WORK INSTRUCTIONS
Please copy the material under this line exactly, keeping every line.

RECORDS FOR THIS EXERCISE
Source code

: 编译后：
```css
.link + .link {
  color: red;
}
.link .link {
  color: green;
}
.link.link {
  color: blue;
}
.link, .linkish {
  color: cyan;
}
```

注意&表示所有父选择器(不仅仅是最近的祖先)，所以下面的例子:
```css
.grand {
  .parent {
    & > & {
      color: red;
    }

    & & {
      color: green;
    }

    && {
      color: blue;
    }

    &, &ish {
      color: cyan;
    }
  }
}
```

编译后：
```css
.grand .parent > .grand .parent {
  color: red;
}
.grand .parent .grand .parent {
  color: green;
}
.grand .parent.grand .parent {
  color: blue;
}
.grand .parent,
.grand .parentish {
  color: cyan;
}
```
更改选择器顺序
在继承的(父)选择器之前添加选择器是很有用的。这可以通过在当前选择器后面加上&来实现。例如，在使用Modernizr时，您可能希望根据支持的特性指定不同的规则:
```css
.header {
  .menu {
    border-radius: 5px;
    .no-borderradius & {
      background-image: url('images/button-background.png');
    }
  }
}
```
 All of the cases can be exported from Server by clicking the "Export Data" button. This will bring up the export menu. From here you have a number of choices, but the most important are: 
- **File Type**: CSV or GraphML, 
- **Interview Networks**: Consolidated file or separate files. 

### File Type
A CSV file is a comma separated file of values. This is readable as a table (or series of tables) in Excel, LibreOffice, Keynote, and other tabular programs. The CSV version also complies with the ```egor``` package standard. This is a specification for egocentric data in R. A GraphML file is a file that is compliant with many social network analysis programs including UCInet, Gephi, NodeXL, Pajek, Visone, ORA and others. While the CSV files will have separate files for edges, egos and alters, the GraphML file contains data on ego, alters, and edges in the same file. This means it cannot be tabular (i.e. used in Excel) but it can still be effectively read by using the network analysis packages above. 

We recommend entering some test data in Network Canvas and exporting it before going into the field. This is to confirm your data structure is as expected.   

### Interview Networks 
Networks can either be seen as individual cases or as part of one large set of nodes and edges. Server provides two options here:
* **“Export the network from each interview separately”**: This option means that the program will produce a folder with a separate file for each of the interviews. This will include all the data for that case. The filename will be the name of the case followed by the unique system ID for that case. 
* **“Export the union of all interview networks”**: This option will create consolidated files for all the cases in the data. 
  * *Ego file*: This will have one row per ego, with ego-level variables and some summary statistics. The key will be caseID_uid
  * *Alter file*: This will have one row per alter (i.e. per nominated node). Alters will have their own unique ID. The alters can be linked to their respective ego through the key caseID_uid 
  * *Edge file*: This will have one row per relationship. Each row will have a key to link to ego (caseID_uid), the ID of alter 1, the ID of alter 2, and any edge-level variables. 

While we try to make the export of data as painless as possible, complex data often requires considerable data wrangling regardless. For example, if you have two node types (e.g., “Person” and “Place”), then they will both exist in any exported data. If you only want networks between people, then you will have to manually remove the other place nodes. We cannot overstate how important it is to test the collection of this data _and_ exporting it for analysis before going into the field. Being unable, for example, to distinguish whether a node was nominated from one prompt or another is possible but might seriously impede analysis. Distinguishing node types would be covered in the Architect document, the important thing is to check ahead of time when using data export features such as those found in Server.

TASK SOLUTION
Source code

: 编译后：
```css
.link + .link {
  color: red;
}
.link .link {
  color: green;
}
.link.link {
  color: blue;
}
.link, .linkish {
  color: cyan;
}
```

注意&表示所有父选择器(不仅仅是最近的祖先)，所以下面的例子:
```css
.grand {
  .parent {
    & > & {
      color: red;
    }

    & & {
      color: green;
    }

    && {
      color: blue;
    }

    &, &ish {
      color: cyan;
    }
  }
}
```

编译后：
```css
.grand .parent > .grand .parent {
  color: red;
}
.grand .parent .grand .parent {
  color: green;
}
.grand .parent.grand .parent {
  color: blue;
}
.grand .parent,
.grand .parentish {
  color: cyan;
}
```
更改选择器顺序
在继承的(父)选择器之前添加选择器是很有用的。这可以通过在当前选择器后面加上&来实现。例如，在使用Modernizr时，您可能希望根据支持的特性指定不同的规则:
```css
.header {
  .menu {
    border-radius: 5px;
    .no-borderradius & {
      background-image: url('images/button-background.png');
    }
  }
}
```
 All of the cases can be exported from Server by clicking the "Export Data" button. This will bring up the export menu. From here you have a number of choices, but the most important are: 
- **File Type**: CSV or GraphML, 
- **Interview Networks**: Consolidated file or separate files. 

### File Type
A CSV file is a comma separated file of values. This is readable as a table (or series of tables) in Excel, LibreOffice, Keynote, and other tabular programs. The CSV version also complies with the ```egor``` package standard. This is a specification for egocentric data in R. A GraphML file is a file that is compliant with many social network analysis programs including UCInet, Gephi, NodeXL, Pajek, Visone, ORA and others. While the CSV files will have separate files for edges, egos and alters, the GraphML file contains data on ego, alters, and edges in the same file. This means it cannot be tabular (i.e. used in Excel) but it can still be effectively read by using the network analysis packages above. 

We recommend entering some test data in Network Canvas and exporting it before going into the field. This is to confirm your data structure is as expected.   

### Interview Networks 
Networks can either be seen as individual cases or as part of one large set of nodes and edges. Server provides two options here:
* **“Export the network from each interview separately”**: This option means that the program will produce a folder with a separate file for each of the interviews. This will include all the data for that case. The filename will be the name of the case followed by the unique system ID for that case. 
* **“Export the union of all interview networks”**: This option will create consolidated files for all the cases in the data. 
  * *Ego file*: This will have one row per ego, with ego-level variables and some summary statistics. The key will be caseID_uid
  * *Alter file*: This will have one row per alter (i.e. per nominated node). Alters will have their own unique ID. The alters can be linked to their respective ego through the key caseID_uid 
  * *Edge file*: This will have one row per relationship. Each row will have a key to link to ego (caseID_uid), the ID of alter 1, the ID of alter 2, and any edge-level variables. 

While we try to make the export of data as painless as possible, complex data often requires considerable data wrangling regardless. For example, if you have two node types (e.g., “Person” and “Place”), then they will both exist in any exported data. If you only want networks between people, then you will have to manually remove the other place nodes. We cannot overstate how important it is to test the collection of this data _and_ exporting it for analysis before going into the field. Being unable, for example, to distinguish whether a node was nominated from one prompt or another is possible but might seriously impede analysis. Distinguishing node types would be covered in the Architect document, the important thing is to check ahead of time when using data export features such as those found in Server.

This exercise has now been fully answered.